• _Instructions to follow_
Your job is to set down the stretch of entries that opens with the line containing "IHC image of" and closes with the line containing "micrograph of human". Keep both end lines, copy each exactly, and add nothing.

• _Task material_
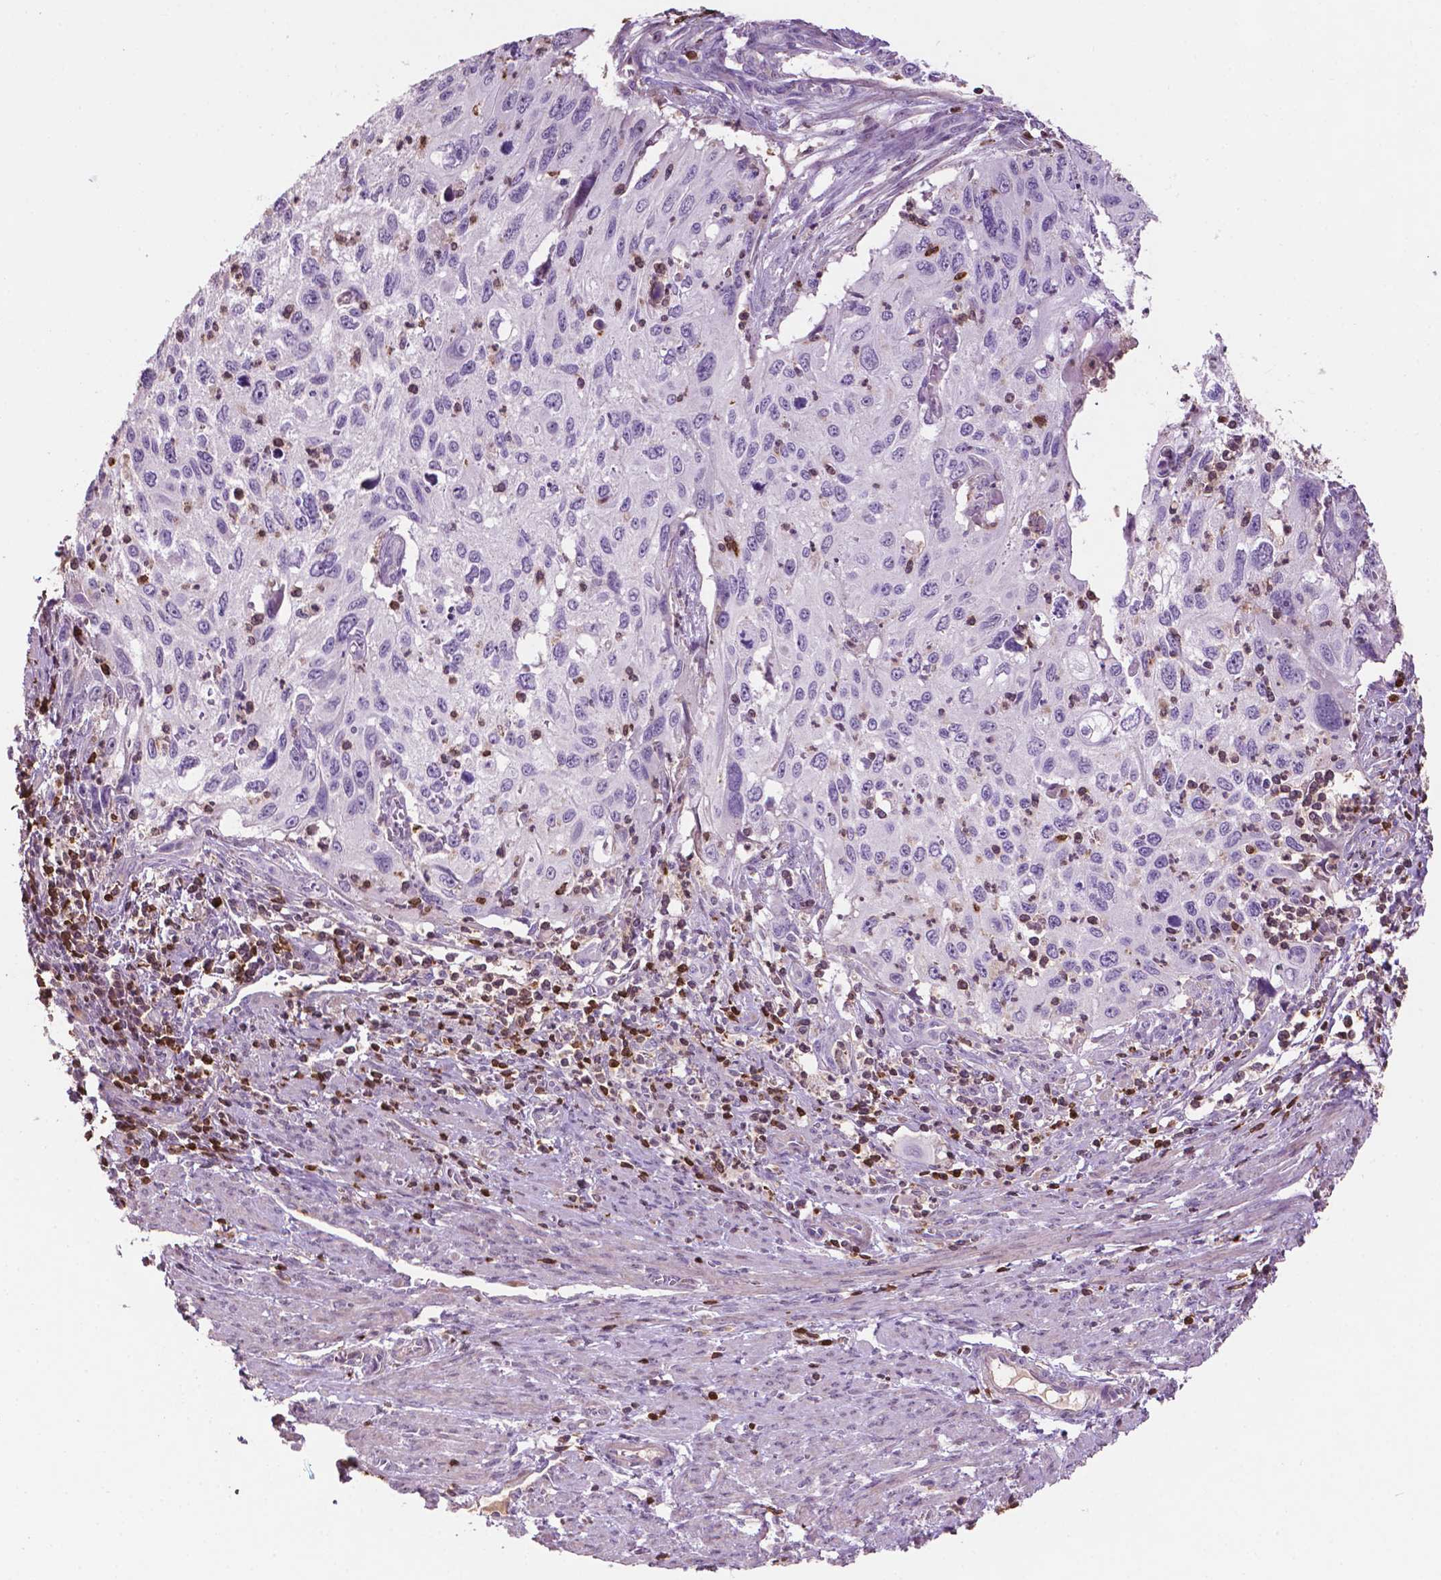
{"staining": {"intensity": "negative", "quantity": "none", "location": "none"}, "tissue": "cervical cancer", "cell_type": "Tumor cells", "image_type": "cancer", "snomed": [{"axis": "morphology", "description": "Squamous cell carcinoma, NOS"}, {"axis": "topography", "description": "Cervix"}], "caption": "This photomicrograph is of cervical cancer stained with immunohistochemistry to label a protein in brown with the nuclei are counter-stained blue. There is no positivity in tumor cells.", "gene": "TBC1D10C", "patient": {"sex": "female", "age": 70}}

---

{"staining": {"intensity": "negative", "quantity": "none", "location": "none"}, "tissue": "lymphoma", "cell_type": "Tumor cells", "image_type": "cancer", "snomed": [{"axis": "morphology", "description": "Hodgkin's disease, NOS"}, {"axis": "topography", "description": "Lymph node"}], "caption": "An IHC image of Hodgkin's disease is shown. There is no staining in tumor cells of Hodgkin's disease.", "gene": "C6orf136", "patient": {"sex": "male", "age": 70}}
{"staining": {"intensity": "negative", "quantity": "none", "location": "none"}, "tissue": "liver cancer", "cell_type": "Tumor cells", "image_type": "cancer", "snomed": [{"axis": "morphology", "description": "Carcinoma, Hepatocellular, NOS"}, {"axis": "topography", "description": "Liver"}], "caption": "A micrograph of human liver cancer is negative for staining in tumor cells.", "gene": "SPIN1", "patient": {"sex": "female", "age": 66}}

• _Your response_
{"staining": {"intensity": "negative", "quantity": "none", "location": "none"}, "tissue": "lymphoma", "cell_type": "Tumor cells", "image_type": "cancer", "snomed": [{"axis": "morphology", "description": "Hodgkin's disease, NOS"}, {"axis": "topography", "description": "Lymph node"}], "caption": "An IHC image of Hodgkin's disease is shown. There is no staining in tumor cells of Hodgkin's disease.", "gene": "C6orf136", "patient": {"sex": "male", "age": 70}}
{"staining": {"intensity": "negative", "quantity": "none", "location": "none"}, "tissue": "liver cancer", "cell_type": "Tumor cells", "image_type": "cancer", "snomed": [{"axis": "morphology", "description": "Carcinoma, Hepatocellular, NOS"}, {"axis": "topography", "description": "Liver"}], "caption": "A micrograph of human liver cancer is negative for staining in tumor cells.", "gene": "SPIN1", "patient": {"sex": "female", "age": 66}}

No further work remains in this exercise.